───── SOURCE PASSAGE

Scientific classification
- Kingdom: Plantae
- Clade: Embryophytes
- Clade: Tracheophytes
- Clade: Angiosperms
- Clade: Eudicots
- Clade: Rosids
- Order: Fagales
- Family: Betulaceae
- Genus: Betula
- Species: B. davurica
- Binomial name: Betula davurica Pall.
- Varieties: Betula davurica var. davurica; Betula davurica var. okuboi Miyabe & Tatew.; Betula davurica var. parvifolia Ashburner & McAll.;
- Synonyms: Betula dahurica Pall., orth. var.; Betula davurica var. typica Regel;

= Betula davurica =

- Genus: Betula
- Species: davurica
- Authority: Pall.
- Conservation status: LC
- Synonyms: Betula dahurica Pall., orth. var., Betula davurica var. typica Regel

Species of plant

Betula davurica (lit. 'Daur birch'), Dahurian birch, or Asian black birch (黑桦 (hēihuà)), is a species of birch which is native to China, Japan, Korea, eastern Mongolia, and Russian Far East. It was introduced to the United Kingdom and also grows at the Arnold Arboretum in Boston. In Japan, it usually grows in Nobeyama in Nagano Prefecture in the island of Honshu where it is considered to be endangered. Small population of them can also be found on Hokkaido and Kuril Islands.

==Description==
The species is 20 m tall with black coloured bark and either reddish-brown or dark brown coloured branches which are also shiny and glabrous. Petiole is 0.5–1.5 cm with leaf blades being ovate, elliptic, rhombic and 3.5–5 cm. Females have an erect or pendulous inflorescence which have 5–12 mm long peduncle. The bracts are 5–6 mm long and is lanceolate. The species also have an elliptic and hairless nutlet which have membranous wings. Flowers bloom from June to July while fruits are from July to August.

──────────

_INSTRUCTIONS FOR THE TASK_. Decide whether each statement agrees with the Dahurian birch text above. Answer yes or no, and quote the words of the text that settle it. (a) The species is native to Japan. (b) Its bark is reddish-brown. (c) Its fruits appear from June to July.

───── DATA EXCERPTS

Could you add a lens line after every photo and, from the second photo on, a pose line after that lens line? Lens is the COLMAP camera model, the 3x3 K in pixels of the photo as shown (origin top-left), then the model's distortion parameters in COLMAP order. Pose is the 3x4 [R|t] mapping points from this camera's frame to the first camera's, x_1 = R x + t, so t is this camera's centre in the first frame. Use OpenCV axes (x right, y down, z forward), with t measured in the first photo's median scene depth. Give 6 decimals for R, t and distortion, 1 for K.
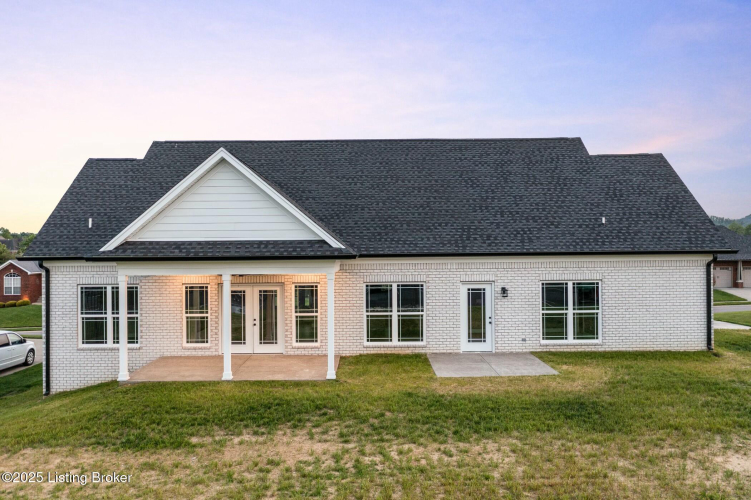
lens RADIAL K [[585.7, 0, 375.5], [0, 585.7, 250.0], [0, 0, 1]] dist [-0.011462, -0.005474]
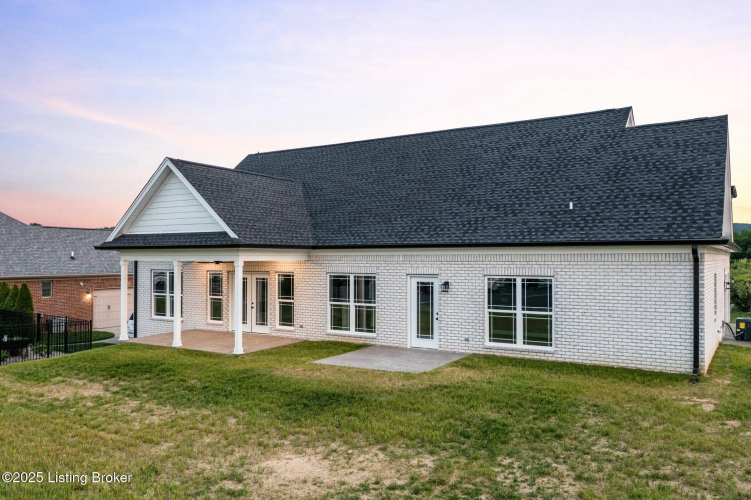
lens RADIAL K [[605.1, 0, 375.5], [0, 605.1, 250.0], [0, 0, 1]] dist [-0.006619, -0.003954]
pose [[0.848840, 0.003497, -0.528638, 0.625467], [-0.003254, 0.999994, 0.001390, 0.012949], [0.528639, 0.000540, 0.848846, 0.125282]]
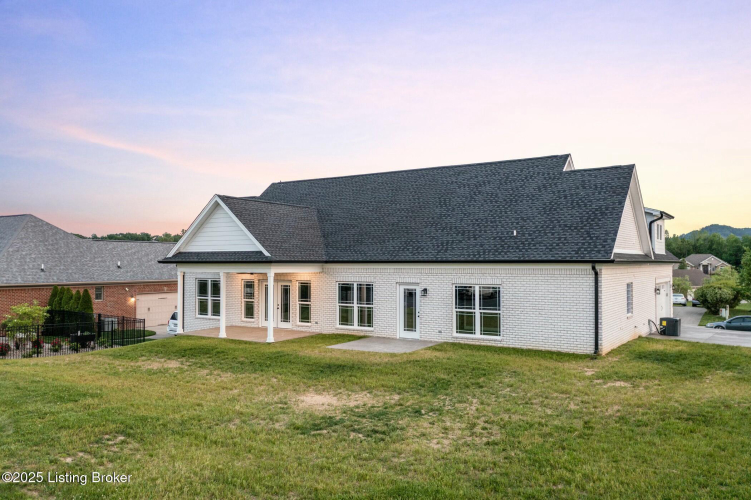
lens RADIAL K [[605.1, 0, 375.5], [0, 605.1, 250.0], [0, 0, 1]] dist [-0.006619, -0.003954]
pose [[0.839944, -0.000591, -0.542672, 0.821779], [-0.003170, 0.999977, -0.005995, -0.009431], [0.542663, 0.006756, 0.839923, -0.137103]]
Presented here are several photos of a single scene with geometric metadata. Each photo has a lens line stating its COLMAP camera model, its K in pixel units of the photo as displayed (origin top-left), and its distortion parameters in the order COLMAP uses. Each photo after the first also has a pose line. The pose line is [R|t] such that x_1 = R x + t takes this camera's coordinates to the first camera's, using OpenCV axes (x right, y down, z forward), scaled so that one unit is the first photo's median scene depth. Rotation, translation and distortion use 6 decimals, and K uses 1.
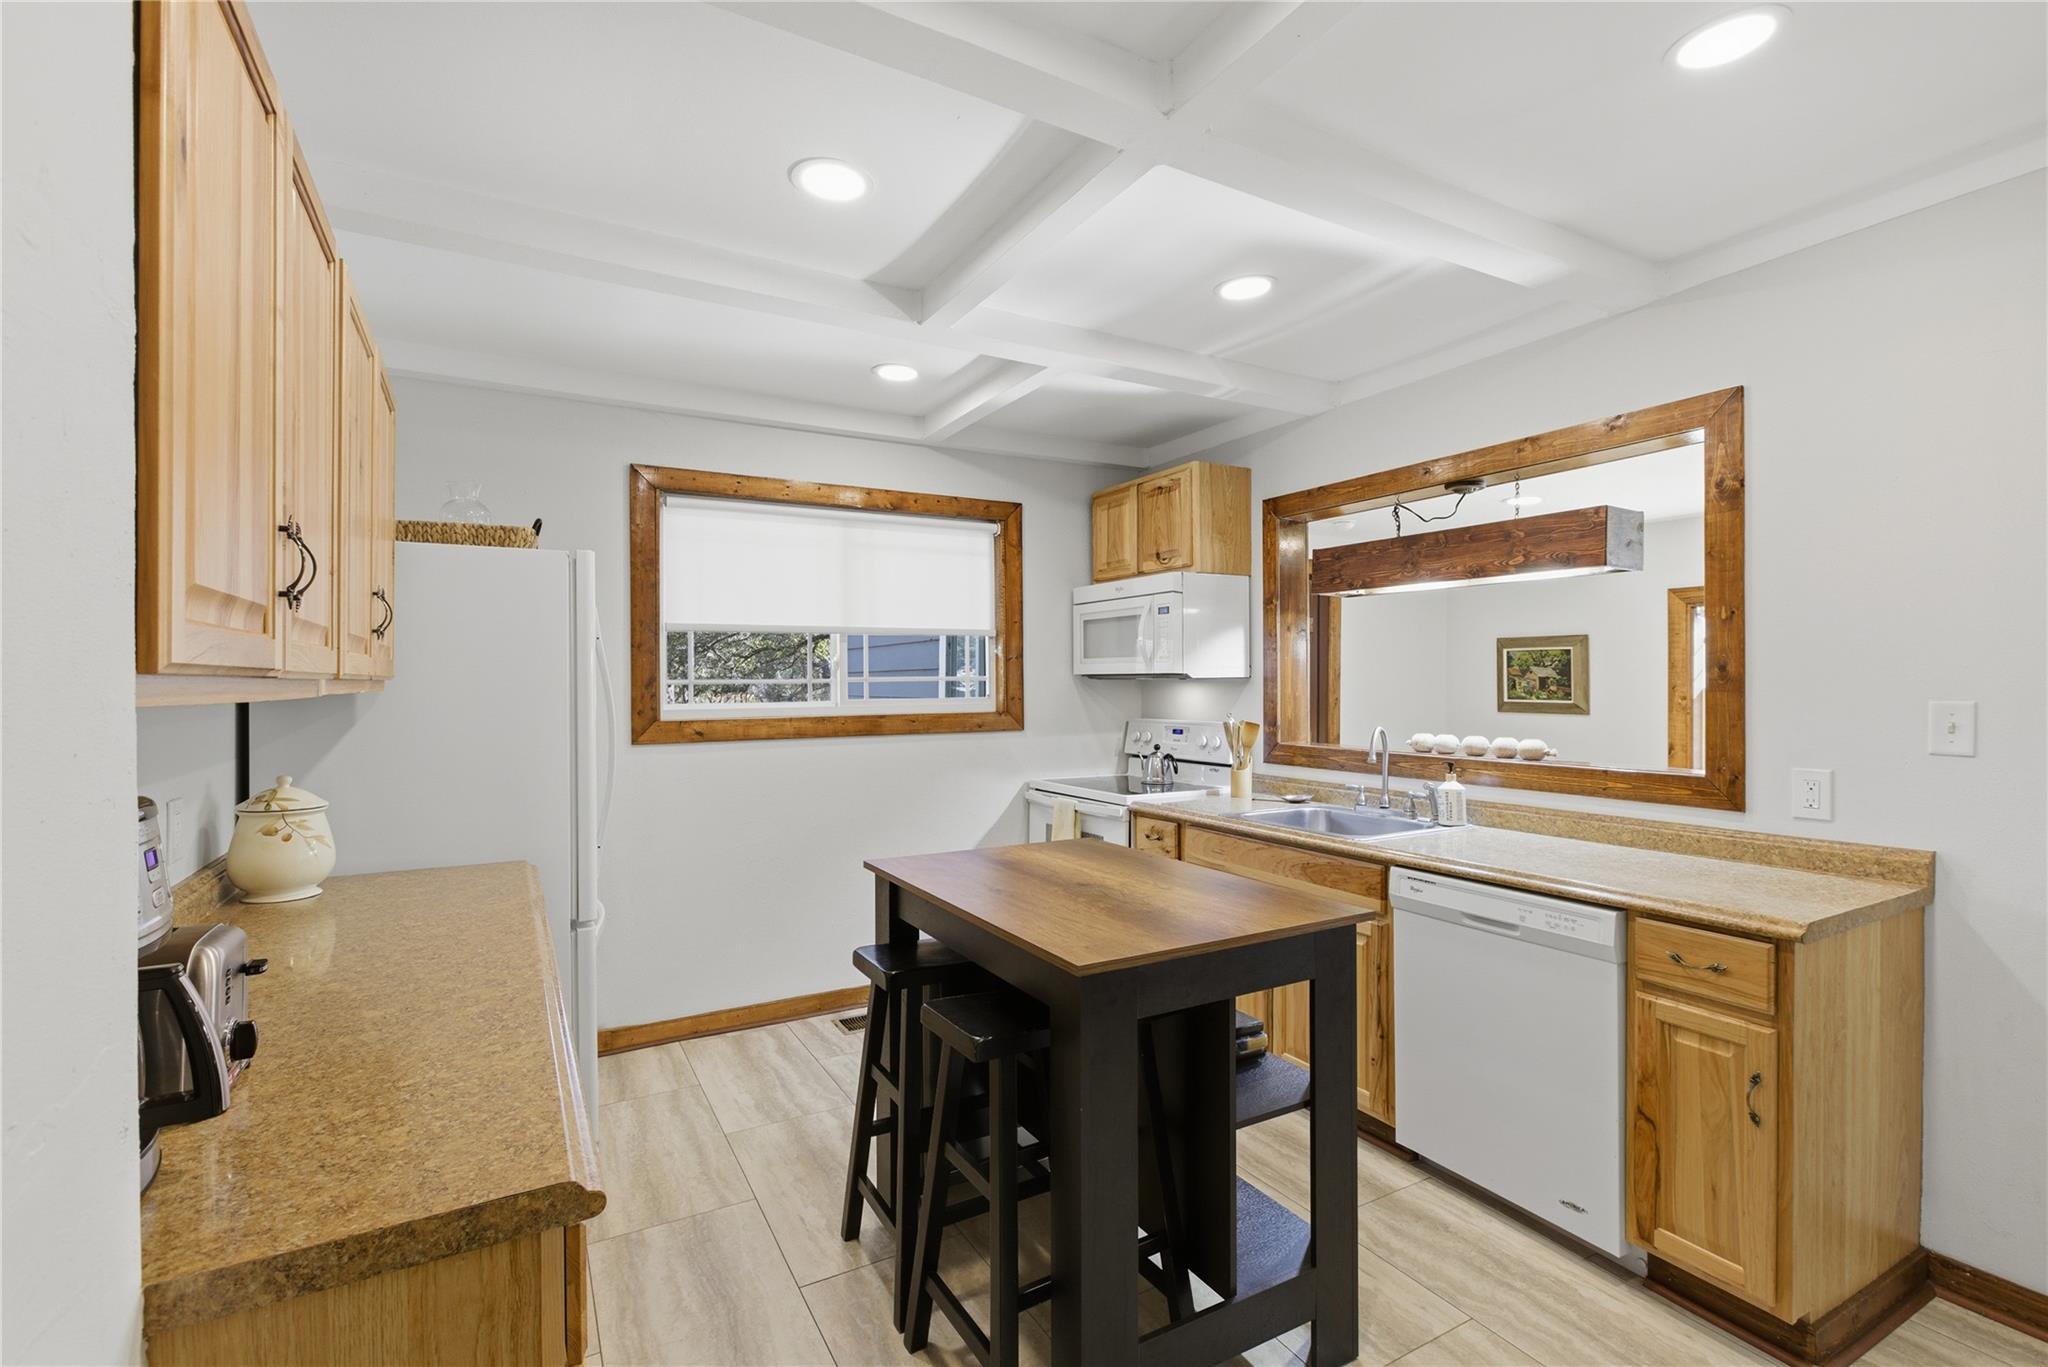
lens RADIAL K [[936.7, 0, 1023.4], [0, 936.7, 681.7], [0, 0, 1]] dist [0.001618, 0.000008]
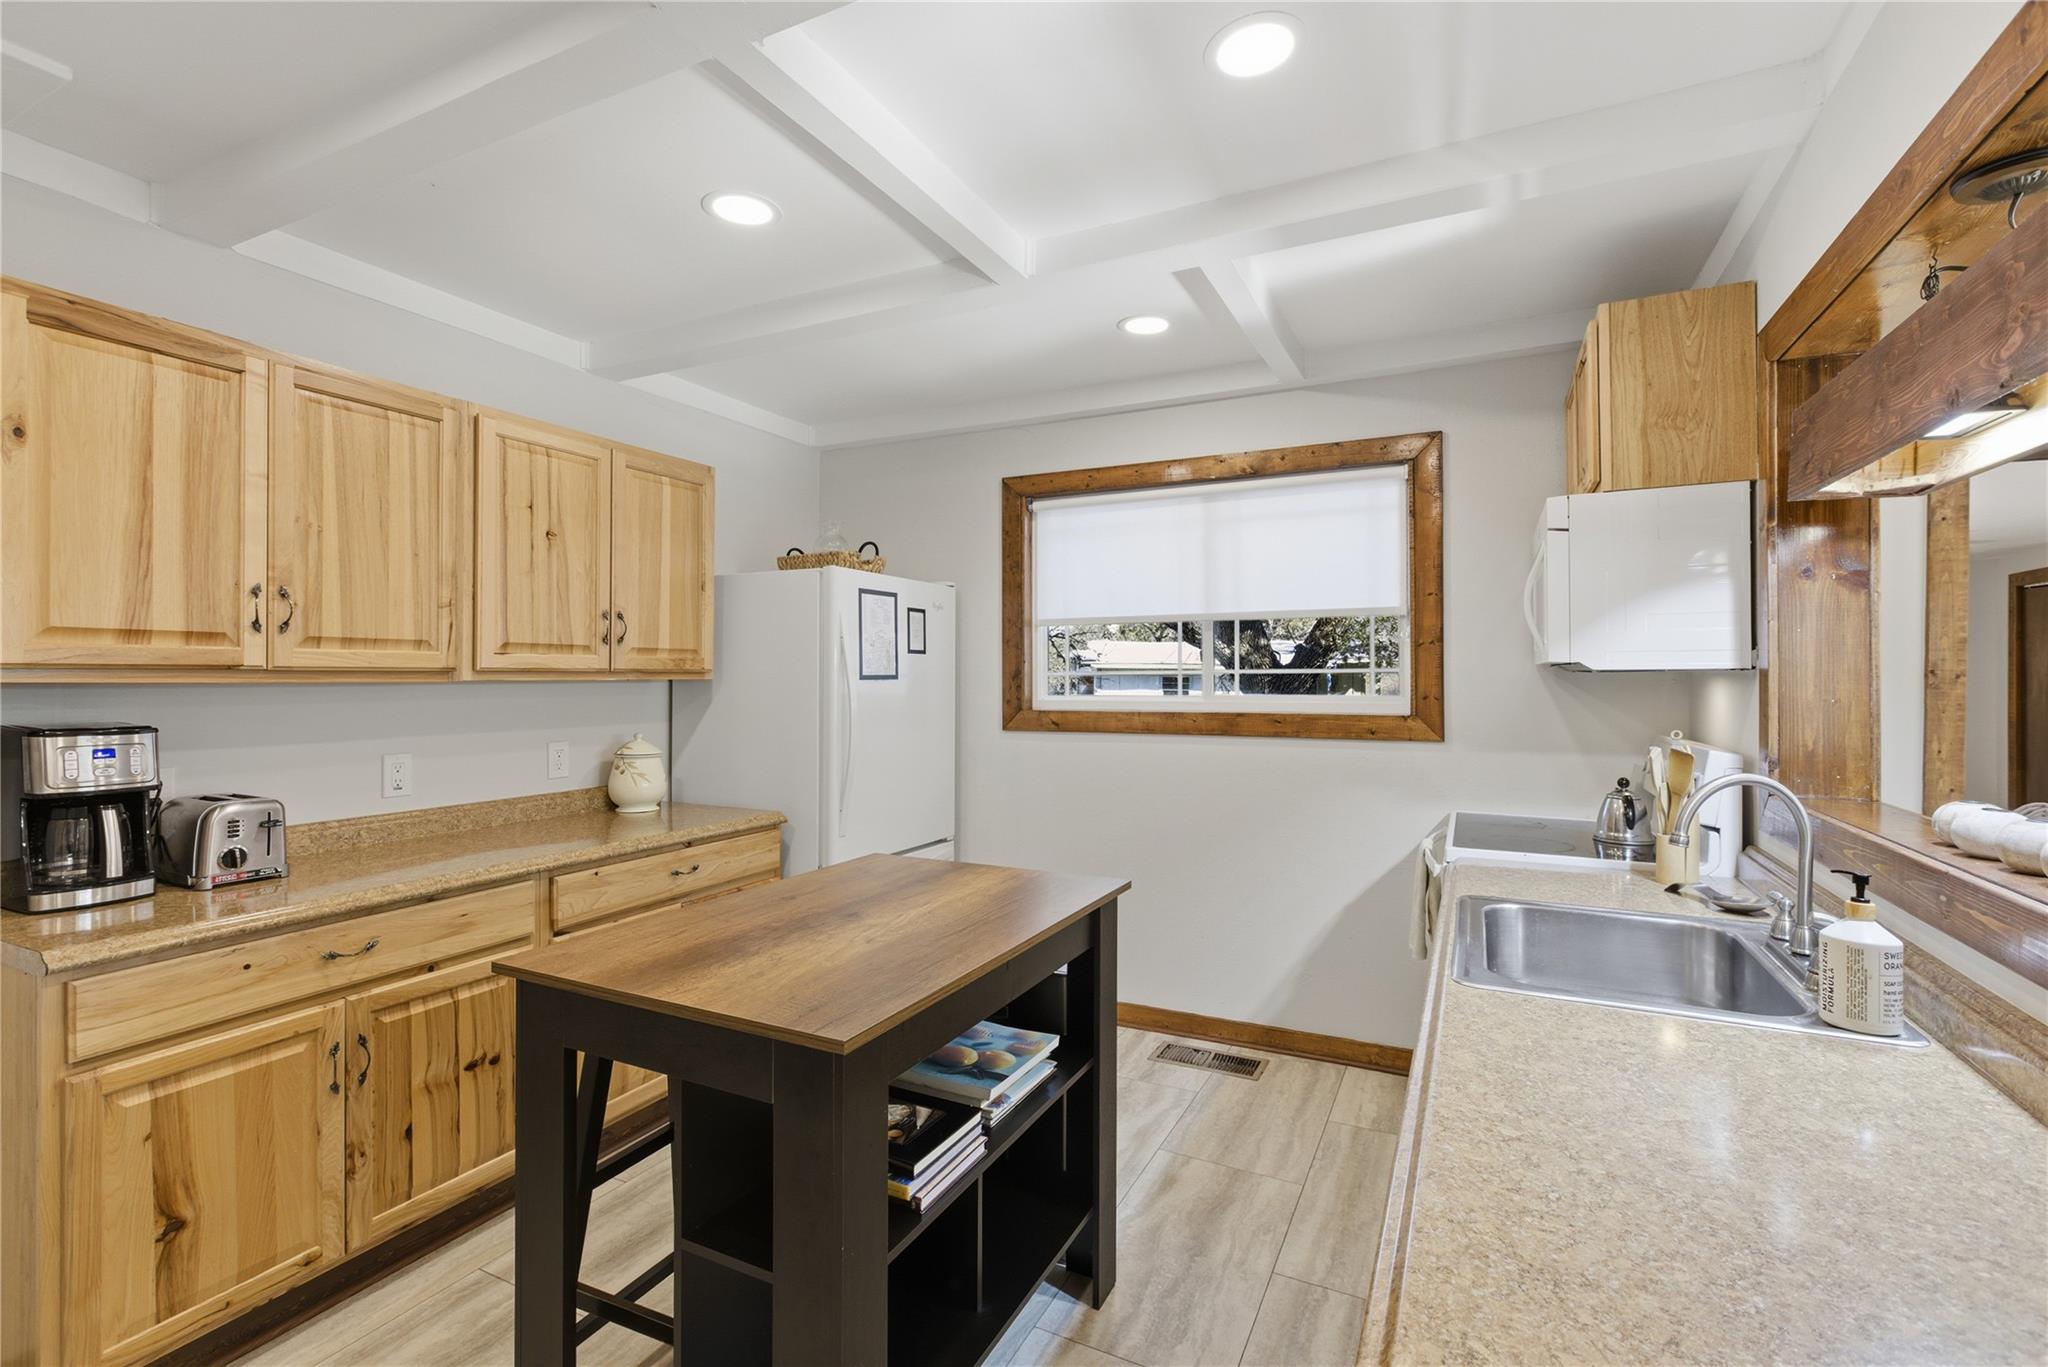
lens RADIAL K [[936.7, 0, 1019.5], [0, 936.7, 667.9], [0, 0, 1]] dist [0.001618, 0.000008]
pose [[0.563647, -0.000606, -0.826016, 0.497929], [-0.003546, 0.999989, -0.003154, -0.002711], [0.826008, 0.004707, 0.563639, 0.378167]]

──────────

_EXERCISE RESPONSE_.
(a) Yes: "native to China, Japan, Korea, eastern Mongolia, and Russian Far East"
(b) No: "black coloured bark"
(c) No: "fruits are from July to August"